FIA to introduce ‘more stringent measures’ for the rollhoops in 2023
The FIA will introduce “more stringent measures” for F1’s rollhoops in 2023, but what exactly those will be has yet to be decided.
Zhou Guanyu miraculously escaped without injury from a horrific crash on the opening lap of this year’s British Grand Prix, the Alfa Romeo flipped onto its rollhoop and Halo.
The rollhoop broke off, leaving just Halo to protect the driver as he slid across the track and through the gravel trap where the car dug in, flipping him over the tyre barrier into the catch fencing.
Zhou was taken by ambulance to the medical centre, thankfully leaving under his own steam a few hours later.
F1’s Technical Advisory Committee met on Thursday to discuss that and other matters with the FIA announcing that new rules regarding the rollhoop will come into effect next season.

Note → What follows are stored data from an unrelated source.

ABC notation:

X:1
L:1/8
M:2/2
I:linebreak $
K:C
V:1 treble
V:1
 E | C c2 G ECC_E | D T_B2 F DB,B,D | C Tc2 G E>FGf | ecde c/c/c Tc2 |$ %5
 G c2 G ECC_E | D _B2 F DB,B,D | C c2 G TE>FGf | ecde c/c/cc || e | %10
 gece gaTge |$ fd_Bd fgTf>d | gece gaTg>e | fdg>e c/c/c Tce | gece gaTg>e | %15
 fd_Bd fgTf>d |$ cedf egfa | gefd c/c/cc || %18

An FIA statement read: “The teams confirmed their availability to introduce more stringent measures on the rollhoops for 2023, and the FIA undertook to complete the relevant analyses, and to communicate to the teams new requirements for the safety of the rollhoop.”
What exactly those measures will be has yet to be decided.
Zhou says that his roll hoop impact exceeded the FIA requirements.
"I think the first hit was much harder than what they test for the safety test. This was like a few times harder than the actual numbers we want in that."
He said, the team still investigates.#F1 #AustrianGP pic.twitter.com/mWaeguV7Ev
— Ahmet Cir (@AhmetCirF1) July 7, 2022
Alfa Romeo are still investigating the collapse of Zhou’s rollhoop.
“It’s still under investigation, and we’ll share all the information about the crash with the FIA,” said team boss Fred Vasseur.
“The first [issue] is that the crash was something like two times more than the load of the crash test.
“I don’t know if you had the look on the tarmac, but we dug a groove into the tarmac something like four or five centimetres deep.
“It doesn’t matter the level of the crash test, you can always find something a bit bigger, and we’ll have to take action on our side and with the FIA to see how we can improve safety.”
As for the driver, he says his first hit when his car was flipped was harder than what the safety test mandates.
“I think the first hit was much harder than what [the team] investigated through the safety test, a few times harder than the numbers we want,” Zhou said.
“So that’s obviously created a problem.”